I have two raw source files that contain the relationship between a customer_id and its various IDs from other systems. The first file has our old, internal customer_id along with a third party vendor ID we’ll call ven1_customer_id. Whenever I loaded that file, I loaded both into HUB_CUSTOMER with the BKCC as “VEN1” for the the third party IDs. I then setup a SAL_CUSTOMER_VEN1 table with their respective HKEYs to link the two together. That was all fairly straightforward.
The issue or question I have is with the second file which has, again, our old customer_id and our new, internal customer_id (new_customer_id) as well as another third party vendor we’ll call ven2_customer_id. This file only has a sent_timestamp and a load_timestamp outside of those three ID fields.
My plan is to load the three IDs into HUB_CUSTOMER but I don’t know what the best method is for loading SAL(s). Should I also add a BKCC value for the new customer_id we’re using? I was going to add “VEN2” for the third ID field. Would I create a SAL_CUSTOMER_NEW and a SAL_CUSTOMER_VEN2? Should it all be stacked into one SAL_CUSTOMER_NEW_VEN2 table?
Very short answars.
For the first instance I would not recommend a SAL here, reasons:
- you have no guarantee what the vendor’s business key integrity is, even if it a business key at all and
- you have no control over how they manage those keys. Your customer id should be loaded into the hub but the vendor’s keys should be nothing more than an attribute on a satellite table.
- In the context of a bkcc imagine you would have one for every vendor! How do you ensure those are not duplicated within the vendor itself! To you it should be treated as a Junk Key!
- Imagine further the types of queries you need to write to resolve this too! Join, hub to SAL, SAL to hub whereas you could simply lookup the customer id and refer to satellite table!
For the follow-on question, it appears the load timestamp is not your own - remember the load time stamp is when you load data into your data vault.
Thank you, @patrickcuba. I bought and read your book, by the way. One of the better (and only) resources out there for Data Vault that isn’t really old (in technology time).
Anyway, I realize I need to add some more information to my original question. The first vendor’s ID will most likely work better as you suggested, simply as an attribute in a satellite of HUB_CUSTOMER. The second one, however, has many tables that house all of the purchase transactions and other business info about the customer that I will have to link together for reporting. You are correct in that I have no control over their data and whether it will have dupes or not but I don’t have much of a choice, I’m afraid.
So, next steps:
- I will drop the SAL_CUSTOMER_VEN1 table and just have that vendor ID number stored in a SAT.
- I will load the second, more important vendor ID into the HUB_CUSTOMER table and setup a SAL with the three values (our old internal, our new internal, and the vendor’s ID) that are in the one source file.

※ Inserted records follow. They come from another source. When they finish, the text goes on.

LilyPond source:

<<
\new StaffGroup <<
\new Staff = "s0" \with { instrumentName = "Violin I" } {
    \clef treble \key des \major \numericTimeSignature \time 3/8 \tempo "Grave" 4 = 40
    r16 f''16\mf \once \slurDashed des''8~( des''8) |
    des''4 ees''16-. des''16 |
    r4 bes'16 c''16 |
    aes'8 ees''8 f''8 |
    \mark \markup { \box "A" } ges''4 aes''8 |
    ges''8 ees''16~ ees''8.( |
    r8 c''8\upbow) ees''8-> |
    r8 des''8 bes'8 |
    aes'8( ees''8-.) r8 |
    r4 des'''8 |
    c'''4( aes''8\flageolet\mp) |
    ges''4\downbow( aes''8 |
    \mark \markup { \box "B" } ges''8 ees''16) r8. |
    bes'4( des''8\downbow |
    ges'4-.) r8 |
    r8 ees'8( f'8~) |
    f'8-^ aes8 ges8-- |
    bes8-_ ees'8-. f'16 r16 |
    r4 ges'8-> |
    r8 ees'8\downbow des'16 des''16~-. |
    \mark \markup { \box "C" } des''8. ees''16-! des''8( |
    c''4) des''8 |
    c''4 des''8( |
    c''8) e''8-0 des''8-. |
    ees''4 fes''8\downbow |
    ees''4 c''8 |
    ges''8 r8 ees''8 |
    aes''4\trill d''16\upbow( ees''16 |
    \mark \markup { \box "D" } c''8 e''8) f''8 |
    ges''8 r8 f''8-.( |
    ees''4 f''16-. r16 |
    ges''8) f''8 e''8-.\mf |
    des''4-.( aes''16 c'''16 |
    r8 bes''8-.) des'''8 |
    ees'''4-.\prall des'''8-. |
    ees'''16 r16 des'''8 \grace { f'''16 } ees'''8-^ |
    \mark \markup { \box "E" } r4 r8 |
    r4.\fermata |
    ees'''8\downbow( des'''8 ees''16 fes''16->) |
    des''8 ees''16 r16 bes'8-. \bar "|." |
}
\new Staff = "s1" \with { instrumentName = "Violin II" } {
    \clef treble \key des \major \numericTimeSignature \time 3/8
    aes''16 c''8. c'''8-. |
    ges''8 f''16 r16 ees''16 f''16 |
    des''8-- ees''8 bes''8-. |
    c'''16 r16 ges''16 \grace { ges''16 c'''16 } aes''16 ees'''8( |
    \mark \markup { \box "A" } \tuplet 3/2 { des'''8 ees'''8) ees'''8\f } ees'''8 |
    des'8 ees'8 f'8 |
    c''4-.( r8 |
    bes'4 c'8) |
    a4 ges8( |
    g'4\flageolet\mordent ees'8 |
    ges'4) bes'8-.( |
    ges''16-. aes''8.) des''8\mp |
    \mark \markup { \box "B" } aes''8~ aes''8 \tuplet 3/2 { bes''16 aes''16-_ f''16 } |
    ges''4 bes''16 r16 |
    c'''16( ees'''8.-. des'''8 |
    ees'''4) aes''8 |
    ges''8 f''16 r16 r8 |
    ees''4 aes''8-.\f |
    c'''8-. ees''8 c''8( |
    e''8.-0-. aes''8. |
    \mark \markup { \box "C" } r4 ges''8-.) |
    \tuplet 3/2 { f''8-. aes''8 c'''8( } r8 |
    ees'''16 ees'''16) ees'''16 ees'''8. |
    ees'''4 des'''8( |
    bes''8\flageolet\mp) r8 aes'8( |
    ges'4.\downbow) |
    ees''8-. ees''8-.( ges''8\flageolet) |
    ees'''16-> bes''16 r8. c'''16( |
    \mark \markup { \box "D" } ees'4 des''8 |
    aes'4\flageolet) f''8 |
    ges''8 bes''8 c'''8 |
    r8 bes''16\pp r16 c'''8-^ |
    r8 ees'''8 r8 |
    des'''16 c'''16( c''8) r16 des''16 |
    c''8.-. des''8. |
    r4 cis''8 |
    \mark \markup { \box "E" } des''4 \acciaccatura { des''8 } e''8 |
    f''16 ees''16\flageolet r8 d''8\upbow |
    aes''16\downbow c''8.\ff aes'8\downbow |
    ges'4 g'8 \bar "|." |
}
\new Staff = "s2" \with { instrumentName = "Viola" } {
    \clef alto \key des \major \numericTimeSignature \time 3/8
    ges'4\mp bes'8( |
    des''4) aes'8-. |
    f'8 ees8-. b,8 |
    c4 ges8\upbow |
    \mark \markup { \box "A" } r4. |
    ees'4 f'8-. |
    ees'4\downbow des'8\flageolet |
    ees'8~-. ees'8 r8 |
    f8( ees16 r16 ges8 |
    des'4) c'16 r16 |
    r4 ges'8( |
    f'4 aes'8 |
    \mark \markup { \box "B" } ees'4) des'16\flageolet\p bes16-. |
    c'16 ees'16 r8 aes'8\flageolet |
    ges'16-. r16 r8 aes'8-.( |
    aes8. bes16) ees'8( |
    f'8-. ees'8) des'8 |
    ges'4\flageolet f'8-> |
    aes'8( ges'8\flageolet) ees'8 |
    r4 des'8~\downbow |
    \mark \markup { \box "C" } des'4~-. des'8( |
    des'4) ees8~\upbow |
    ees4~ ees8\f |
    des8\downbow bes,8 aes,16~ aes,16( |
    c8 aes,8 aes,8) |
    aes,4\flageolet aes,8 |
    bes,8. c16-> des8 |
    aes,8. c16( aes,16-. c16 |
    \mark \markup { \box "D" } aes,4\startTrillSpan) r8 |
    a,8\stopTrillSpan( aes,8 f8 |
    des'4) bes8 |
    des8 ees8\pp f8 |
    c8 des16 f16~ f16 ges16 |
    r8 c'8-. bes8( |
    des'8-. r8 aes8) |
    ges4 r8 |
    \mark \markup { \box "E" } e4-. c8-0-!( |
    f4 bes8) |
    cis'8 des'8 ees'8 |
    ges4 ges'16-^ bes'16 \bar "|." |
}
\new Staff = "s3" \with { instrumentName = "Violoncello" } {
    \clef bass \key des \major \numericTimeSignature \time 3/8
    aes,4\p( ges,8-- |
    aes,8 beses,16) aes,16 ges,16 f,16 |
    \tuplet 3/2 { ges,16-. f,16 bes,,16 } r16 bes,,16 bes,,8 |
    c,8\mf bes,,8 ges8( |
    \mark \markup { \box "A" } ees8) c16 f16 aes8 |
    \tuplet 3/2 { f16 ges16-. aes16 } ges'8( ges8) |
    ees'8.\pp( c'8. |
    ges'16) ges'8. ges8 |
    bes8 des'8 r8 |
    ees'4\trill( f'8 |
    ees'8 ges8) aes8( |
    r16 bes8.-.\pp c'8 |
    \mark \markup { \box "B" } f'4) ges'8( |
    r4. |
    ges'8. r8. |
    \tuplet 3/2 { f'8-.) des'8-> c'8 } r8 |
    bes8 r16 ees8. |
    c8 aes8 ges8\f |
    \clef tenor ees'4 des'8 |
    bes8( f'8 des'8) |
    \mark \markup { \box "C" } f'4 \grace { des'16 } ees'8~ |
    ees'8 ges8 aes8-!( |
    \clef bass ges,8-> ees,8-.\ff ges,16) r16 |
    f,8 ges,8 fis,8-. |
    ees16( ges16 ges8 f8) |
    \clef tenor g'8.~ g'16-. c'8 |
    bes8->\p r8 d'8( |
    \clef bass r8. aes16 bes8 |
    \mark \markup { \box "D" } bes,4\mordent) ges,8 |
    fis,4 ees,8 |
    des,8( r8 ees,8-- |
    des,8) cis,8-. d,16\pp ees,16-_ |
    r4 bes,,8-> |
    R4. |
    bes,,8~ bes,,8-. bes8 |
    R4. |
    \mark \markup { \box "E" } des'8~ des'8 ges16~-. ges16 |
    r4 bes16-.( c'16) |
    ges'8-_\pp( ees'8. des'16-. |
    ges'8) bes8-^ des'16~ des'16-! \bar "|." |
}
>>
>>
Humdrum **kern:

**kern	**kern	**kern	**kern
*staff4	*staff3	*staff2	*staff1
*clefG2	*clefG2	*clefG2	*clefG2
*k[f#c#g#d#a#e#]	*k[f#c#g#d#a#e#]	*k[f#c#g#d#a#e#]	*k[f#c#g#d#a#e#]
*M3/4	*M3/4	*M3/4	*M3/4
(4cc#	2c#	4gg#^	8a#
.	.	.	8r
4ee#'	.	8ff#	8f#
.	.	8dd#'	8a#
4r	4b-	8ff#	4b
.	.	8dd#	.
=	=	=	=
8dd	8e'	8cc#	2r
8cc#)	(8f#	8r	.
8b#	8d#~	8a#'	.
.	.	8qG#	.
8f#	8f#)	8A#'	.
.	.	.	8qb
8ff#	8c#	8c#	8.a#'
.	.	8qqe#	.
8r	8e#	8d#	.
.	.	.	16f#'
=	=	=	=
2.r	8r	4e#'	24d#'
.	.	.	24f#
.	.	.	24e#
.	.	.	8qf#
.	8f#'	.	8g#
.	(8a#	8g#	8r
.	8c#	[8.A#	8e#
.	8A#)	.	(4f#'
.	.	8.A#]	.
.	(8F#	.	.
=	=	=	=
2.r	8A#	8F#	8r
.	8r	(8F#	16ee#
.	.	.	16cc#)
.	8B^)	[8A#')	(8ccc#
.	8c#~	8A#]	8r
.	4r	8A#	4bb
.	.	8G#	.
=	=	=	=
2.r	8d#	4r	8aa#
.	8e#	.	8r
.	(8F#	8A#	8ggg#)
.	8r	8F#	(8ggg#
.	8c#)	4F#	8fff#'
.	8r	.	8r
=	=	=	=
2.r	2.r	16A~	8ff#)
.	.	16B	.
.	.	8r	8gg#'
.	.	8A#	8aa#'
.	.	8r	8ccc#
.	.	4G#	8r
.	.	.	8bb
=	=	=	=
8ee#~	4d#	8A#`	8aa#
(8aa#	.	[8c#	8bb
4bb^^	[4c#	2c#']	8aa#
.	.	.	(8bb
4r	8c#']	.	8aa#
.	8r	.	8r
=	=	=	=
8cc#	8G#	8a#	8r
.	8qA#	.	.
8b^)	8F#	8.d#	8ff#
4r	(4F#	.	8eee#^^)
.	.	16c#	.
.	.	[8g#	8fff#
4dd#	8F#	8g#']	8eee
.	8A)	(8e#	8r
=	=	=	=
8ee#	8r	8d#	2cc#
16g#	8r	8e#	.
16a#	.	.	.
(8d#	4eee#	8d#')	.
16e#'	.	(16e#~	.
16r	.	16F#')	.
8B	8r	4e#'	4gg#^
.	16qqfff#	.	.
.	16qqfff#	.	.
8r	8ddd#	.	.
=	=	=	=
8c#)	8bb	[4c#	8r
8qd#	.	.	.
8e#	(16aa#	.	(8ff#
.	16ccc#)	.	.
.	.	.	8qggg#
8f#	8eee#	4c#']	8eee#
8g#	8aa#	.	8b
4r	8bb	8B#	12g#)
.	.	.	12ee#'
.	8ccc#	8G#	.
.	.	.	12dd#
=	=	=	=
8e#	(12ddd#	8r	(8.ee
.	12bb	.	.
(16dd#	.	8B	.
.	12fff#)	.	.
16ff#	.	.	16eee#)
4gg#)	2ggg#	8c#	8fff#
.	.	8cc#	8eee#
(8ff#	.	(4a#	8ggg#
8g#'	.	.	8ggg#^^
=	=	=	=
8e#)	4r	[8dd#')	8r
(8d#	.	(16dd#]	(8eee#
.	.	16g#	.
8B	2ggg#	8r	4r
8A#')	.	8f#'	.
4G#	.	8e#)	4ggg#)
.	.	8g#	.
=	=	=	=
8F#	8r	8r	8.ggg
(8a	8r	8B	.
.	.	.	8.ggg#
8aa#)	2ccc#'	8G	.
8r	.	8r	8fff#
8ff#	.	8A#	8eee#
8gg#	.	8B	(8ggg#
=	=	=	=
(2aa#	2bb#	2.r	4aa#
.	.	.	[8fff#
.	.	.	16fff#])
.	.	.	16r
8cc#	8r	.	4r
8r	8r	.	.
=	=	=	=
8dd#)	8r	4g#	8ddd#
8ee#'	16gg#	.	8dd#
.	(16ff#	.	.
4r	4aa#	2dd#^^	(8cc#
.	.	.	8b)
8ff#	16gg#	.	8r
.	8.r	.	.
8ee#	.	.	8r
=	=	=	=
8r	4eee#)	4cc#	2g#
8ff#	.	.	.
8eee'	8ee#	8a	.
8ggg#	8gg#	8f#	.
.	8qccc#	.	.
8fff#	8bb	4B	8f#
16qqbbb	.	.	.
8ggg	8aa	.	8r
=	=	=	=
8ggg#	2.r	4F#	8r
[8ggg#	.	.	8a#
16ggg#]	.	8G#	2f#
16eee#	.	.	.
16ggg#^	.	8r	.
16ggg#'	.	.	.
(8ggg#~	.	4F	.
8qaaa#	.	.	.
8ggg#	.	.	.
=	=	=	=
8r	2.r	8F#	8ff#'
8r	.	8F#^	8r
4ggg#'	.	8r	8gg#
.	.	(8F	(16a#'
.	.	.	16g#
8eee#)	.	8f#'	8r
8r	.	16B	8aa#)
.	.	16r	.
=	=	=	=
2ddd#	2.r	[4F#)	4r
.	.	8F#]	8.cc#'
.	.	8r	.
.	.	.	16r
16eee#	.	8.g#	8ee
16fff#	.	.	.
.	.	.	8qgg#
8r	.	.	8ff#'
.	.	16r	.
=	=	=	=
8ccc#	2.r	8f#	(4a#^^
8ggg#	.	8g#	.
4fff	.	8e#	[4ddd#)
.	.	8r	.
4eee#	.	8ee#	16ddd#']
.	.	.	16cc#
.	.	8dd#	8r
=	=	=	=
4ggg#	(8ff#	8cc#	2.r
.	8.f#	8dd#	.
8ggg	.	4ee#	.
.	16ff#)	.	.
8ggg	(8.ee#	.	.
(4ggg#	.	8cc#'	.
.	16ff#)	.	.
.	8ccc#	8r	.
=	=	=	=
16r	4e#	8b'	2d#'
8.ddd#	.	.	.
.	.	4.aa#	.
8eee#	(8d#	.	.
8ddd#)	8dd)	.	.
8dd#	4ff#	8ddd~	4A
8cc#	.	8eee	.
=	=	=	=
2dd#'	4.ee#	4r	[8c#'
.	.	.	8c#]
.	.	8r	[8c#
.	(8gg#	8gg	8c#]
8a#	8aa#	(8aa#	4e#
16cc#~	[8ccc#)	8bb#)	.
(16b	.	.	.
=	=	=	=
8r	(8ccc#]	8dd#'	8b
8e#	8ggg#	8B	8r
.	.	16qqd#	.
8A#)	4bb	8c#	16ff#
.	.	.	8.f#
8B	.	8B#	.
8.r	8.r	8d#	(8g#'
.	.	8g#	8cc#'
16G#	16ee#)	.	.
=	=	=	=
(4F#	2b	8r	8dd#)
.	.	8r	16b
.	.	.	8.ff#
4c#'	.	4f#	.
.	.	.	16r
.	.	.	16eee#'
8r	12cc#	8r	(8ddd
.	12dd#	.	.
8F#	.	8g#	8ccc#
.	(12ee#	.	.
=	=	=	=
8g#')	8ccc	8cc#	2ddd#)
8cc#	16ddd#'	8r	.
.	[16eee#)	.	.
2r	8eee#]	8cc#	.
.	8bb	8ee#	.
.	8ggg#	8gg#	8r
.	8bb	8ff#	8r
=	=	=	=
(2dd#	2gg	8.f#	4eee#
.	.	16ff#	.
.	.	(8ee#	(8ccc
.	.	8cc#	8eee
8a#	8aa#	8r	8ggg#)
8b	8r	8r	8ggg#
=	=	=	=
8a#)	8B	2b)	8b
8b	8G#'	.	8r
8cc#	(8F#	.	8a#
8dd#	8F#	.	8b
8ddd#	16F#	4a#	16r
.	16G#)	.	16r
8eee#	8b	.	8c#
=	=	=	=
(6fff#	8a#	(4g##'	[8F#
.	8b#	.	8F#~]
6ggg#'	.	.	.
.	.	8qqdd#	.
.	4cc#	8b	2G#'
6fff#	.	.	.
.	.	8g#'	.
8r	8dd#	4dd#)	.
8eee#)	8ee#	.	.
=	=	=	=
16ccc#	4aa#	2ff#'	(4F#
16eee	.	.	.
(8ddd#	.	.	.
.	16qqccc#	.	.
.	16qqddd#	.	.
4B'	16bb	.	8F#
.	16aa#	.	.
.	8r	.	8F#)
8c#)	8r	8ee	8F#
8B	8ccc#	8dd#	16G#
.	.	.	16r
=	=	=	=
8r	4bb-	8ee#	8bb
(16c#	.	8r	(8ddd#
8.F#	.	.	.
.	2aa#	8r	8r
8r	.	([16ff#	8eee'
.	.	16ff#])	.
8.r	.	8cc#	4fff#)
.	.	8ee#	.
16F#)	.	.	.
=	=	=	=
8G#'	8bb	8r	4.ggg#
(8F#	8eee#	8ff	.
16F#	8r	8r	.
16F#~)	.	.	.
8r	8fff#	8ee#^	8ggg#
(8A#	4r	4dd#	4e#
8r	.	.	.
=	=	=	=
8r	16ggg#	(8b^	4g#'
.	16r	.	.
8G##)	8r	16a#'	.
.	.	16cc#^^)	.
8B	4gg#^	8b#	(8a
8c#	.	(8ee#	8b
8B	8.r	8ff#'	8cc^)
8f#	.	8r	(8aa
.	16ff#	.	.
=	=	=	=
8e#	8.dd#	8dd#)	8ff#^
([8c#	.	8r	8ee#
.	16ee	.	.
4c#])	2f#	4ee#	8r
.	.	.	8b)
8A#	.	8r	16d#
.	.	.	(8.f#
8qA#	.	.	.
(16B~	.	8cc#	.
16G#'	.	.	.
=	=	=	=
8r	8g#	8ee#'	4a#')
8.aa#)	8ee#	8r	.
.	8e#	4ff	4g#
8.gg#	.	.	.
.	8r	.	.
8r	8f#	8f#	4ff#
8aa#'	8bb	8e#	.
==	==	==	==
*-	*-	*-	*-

Do you concur or have a better suggestion?
My advice there is two-fold
- Make your Data Executive accountable for decisions that might put your butt on the line, i.e. you might be creating a legacy platform (a ball of technical debt)
- You might need a reliable system to process that secondary source data and allocate reliable business keys and some hard business rules applied that are signed off by the business. This secondary system becomes your source to DV
SAL with a vendor id might be really dangerous, for the reasons I mentioned above.
We worked in a debt collection company with managed debt (debt a vendor/retailer could not collect and was handed over to us). They had an account_number/account_id/__accno (you get the idea) but we processed that into our source and allocated a debt_id to it.
To the retailer they still retain their bkeys but to us and the rest of the business we always referred to this debt via the debt_id, debt_id is our reliable business key.
Allocated a debt_id meaning something you generated within the database? A sequence generated key type scenario?
The business treated it as a business key, I don’t remember if it was a sequence key explicitly or if there were some smarts in it (I worked for them 19 years ago!).
The best part of this was that we did not have to manage this at all – the data developers and administrators of that system did and hence managed the business rules to ensure those debt_ids were strong, valid and unique. It also meant we did not introduce this potentially devastating technical debt (if we relied on vendor ids) into DV.